The Alamo will not fall under United Nations control if it is named a UNESCO World Heritage site, the Texas Land commission assured Texans on Wednesday, according to the San Antonio Express-News.
In a statement Wednesday Jerry Patterson, the Texas land commissioner, called rumors that the U.N. might manage the Alamo and other Spanish missions in Texas “horse hockey.”
“The people of Texas own the Alamo now and in the future. Nothing is going to change that,” Patterson said at a gun rights rally at the Alamo on Oct. 19.
George Rodriguez, former president of the San Antonio Tea Party, stirred up rumors in a piece titled ‘The New Battle of the Alamo.’
Rodriguez said Wednesday that he never stated that the U.N. would take control, but that he merely provided a “cautionary tale.”
“I’m just constantly saying ‘may’ or ‘might,'” he explained. “I’m never once saying that this is going to happen. We need to be aware.”
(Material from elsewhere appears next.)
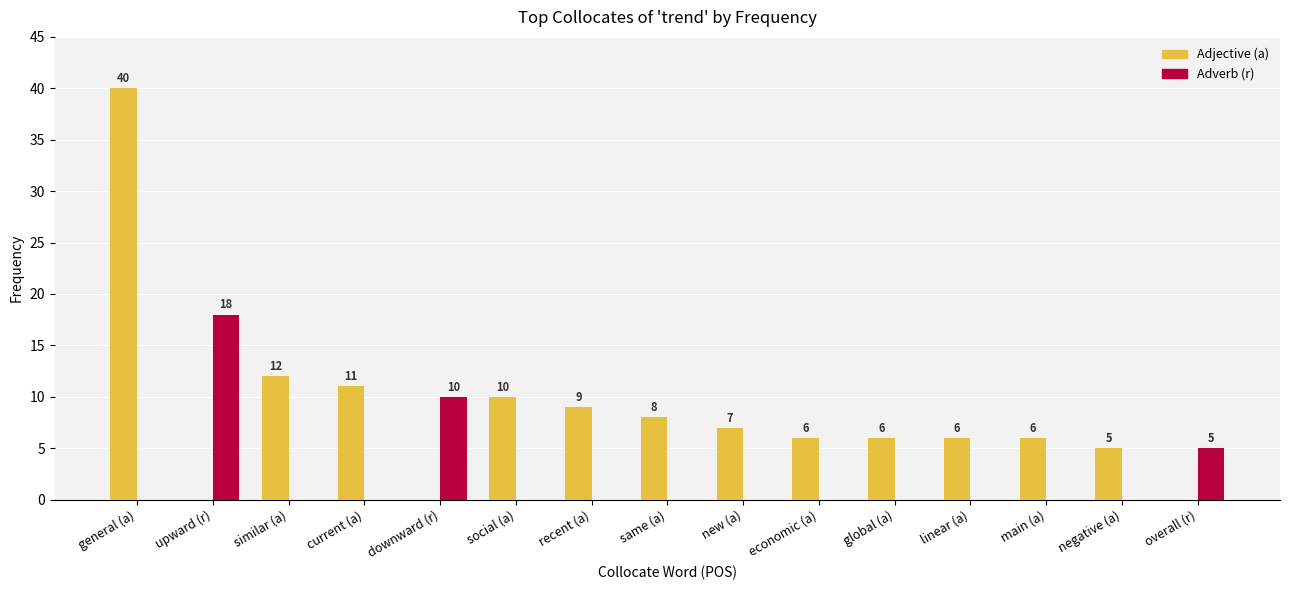

Which series changed the most between recent (a) and overall (r)?

Adjective (a)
The two times I visited the Alamo went as follows.
1. I was driving to Houston. Stopped in San Antonio to check it out. Was after closing so I didn’t do the tour. But didn’t much care about that. I go up to the Alamo doors itself and there are all these irritated white people milling around. Some Latino guys totally decked out in Spurs gear head to foot are getting their pictures taken in front of the Alamo and the white people are wondering what they are doing and why they are taking so long. Turns out that someone’s mom and girlfriend or something was taking pictures of them flashing their gang signs in front of the Alamo and they wanted lots of pictures of doing this. Reconquista indeed. Of course none of the white people could figure out what they were doing. Then I turn around and walk toward the shops across the street. A bus comes past from a visiting Texas high school. The name emblazoned on the bus: “Hereford Whitefaces.” The nickname of the high school was indeed the Whitefaces. I understand this is partially related to the look of that particular brand of cattle. But in Texas, it’s not just that. Oh no. I walked away thinking this is the weirdest place I’ve ever been.
2. A few years later I was living in Texas. Was taking a historian friend around to various sites of public memory in central Texas. Went to the LBJ ranch, the monument commemorating all the Germans the Texas slaughtered for trying to flee to Mexico during the Civil War because they opposed slavery. Then went to the Alamo. There was some bizarre ceremony going on with some fraternal organization inducting new members or something. They had stands and everything. They introduced the six flags that have flown over the Alamo. No one cheered for the French flag (I’m unclear what right the French ever had over the region but whatever). There were a few claps for the Spanish. None for the Mexican flag. And then a whole lot for the Confederate flag. Only time I’ve ever seen the Confederate flag cheered for. Then we turn around to walk away and there’s a whole group of African-American Revolutionary War reenactors walking toward us. Huh? What the heck?
In any case, I don’t mind if the UN comes and conquers Texas or internationalizes the Alamo or whatever, so long as it remains the weirdest place in the United States.